Working with Governor Lujan-Grisham, key partners and lawmakers, we successfully helped achieve a close to 50% increase in state ECE funding at a total of $42.5 million. An additional $5 million was also allocated for the planning renovation and construction of preschool classrooms. Additionally, we mobilized in support of approving SB 22, creating the Early Childhood Education and Care Department. This legislation establishes a cabinet-level department to consolidate and oversee the state’s early childhood programs.
After supporting her re-election and early education campaign platform in 2018, we backed Governor Raimondo’s proposal to expand pre-K in Rhode Island. Thanks to her efforts, along with state lawmakers, the governor signed a state budget that increases preschool funding by $8 million and provides 280 new high-quality seats.
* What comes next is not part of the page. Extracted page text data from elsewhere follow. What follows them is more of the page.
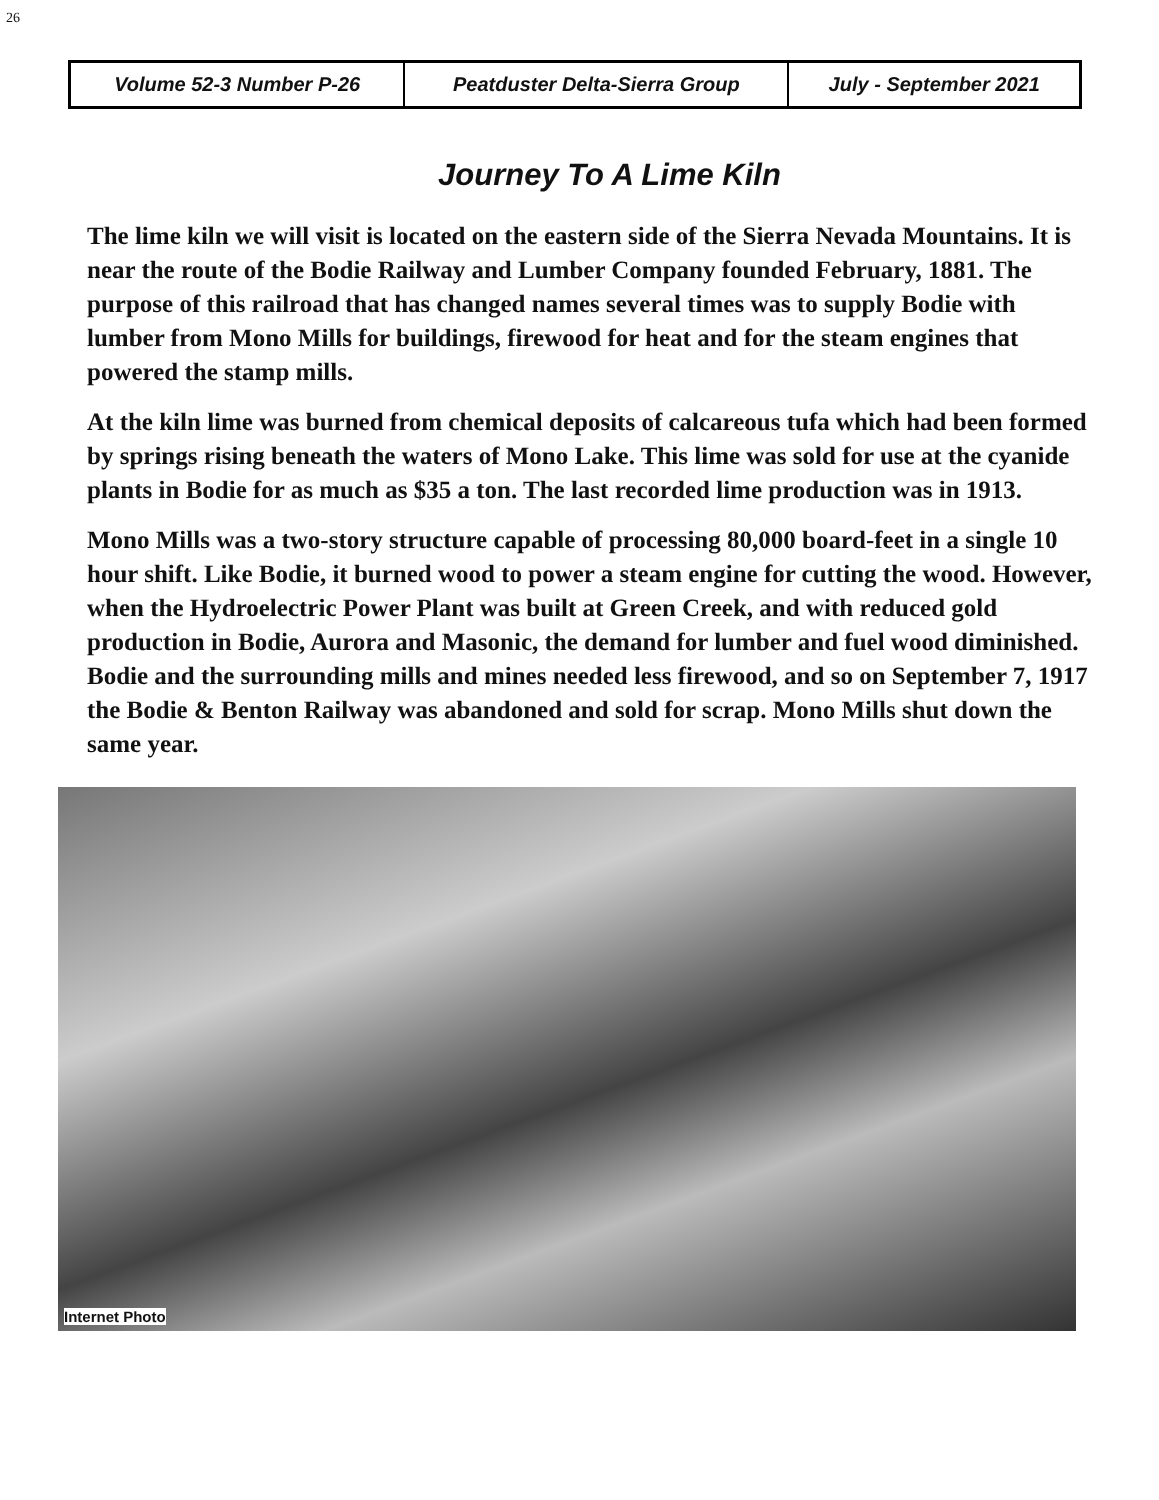26
| Volume 52-3 Number P-26 | Peatduster Delta-Sierra Group | July - September 2021 |
Journey To A Lime Kiln
The lime kiln we will visit is located on the eastern side of the Sierra Nevada Mountains. It is near the route of the Bodie Railway and Lumber Company founded February, 1881. The purpose of this railroad that has changed names several times was to supply Bodie with lumber from Mono Mills for buildings, firewood for heat and for the steam engines that powered the stamp mills.
At the kiln lime was burned from chemical deposits of calcareous tufa which had been formed by springs rising beneath the waters of Mono Lake. This lime was sold for use at the cyanide plants in Bodie for as much as $35 a ton. The last recorded lime production was in 1913.
Mono Mills was a two-story structure capable of processing 80,000 board-feet in a single 10 hour shift. Like Bodie, it burned wood to power a steam engine for cutting the wood. However, when the Hydroelectric Power Plant was built at Green Creek, and with reduced gold production in Bodie, Aurora and Masonic, the demand for lumber and fuel wood diminished. Bodie and the surrounding mills and mines needed less firewood, and so on September 7, 1917 the Bodie & Benton Railway was abandoned and sold for scrap. Mono Mills shut down the same year.
Internet Photo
In Tennessee, this year’s state budget approved by lawmakers includes an additional $1 million for voluntary home visiting programs that will expand programs to hundreds of families. This builds upon last year’s $1.4 million in state funding that was restored after nearly a decade of cuts. Our advocates also mobilized to successfully defeat legislation that would have diverted funding from the state’s Voluntary Pre-K program
Working closely with our partner, Let’s Grow Kids, and Governor Phil Scott, we successfully advocated for a state budget that includes a $7.4 million increase for the child care subsidy program. This means nearly 3,000 Vermont families will be able to better afford high-quality child care that provides kids with a foundation for success.
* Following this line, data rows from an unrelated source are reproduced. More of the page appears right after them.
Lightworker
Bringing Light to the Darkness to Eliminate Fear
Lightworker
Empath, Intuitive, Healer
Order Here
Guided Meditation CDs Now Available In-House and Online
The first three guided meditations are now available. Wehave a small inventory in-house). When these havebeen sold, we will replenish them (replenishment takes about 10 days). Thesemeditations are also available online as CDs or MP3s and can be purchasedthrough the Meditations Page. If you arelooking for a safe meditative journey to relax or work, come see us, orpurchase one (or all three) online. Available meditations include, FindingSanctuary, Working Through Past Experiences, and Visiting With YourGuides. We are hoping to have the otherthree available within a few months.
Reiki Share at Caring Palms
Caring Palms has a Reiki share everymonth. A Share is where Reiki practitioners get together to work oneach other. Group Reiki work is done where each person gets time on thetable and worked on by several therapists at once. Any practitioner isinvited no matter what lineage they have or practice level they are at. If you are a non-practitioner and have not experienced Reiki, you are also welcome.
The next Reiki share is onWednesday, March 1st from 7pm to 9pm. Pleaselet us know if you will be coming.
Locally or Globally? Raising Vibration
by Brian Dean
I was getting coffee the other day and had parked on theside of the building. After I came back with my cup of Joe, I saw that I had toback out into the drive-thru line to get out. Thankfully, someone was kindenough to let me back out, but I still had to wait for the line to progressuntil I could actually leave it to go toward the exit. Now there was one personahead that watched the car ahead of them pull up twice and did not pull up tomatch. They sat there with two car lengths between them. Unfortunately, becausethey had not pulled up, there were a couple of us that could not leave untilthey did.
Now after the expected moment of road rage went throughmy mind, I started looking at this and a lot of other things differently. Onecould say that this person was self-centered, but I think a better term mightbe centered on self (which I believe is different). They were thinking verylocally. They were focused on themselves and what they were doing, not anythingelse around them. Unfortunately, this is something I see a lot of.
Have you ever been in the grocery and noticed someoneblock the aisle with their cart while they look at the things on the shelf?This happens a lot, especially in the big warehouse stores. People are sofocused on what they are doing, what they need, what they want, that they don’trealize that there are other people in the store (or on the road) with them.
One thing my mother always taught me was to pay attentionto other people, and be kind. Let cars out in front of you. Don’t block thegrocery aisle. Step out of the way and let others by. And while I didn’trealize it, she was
Following last year’s unprecedented increases in state support for home visiting programs, lawmakers approved an increase of $3.8 million in home visiting funding, which will be supplemented by $3.8 million in federal matching funds. This means 420 additional families will be served in FY2020 and 840 families in FY2021. We also partnered with the Washington State Association of Head Start and ECEAP to successfully advocate for SB 5437, which creates an Early ECEAP pilot program that will expand services for babies and toddlers to underprivileged families (similar to Early Head Start).
These are tremendous victories for kids! Lawmakers took action after hearing from advocates like you. SCAN advocates sent thousands of emails, wrote letters and made phone calls in support of these policies. Every coloring sheet delivered to a lawmaker or letter to the editor signed by a passionate advocate added up to build a powerful movement for kids.
Additionally, many of these victories were supported by strong bipartisan majorities, which proves that investing in early learning is a winning issue among voters and we should keep pushing until all children and families have access to high-quality early care and education.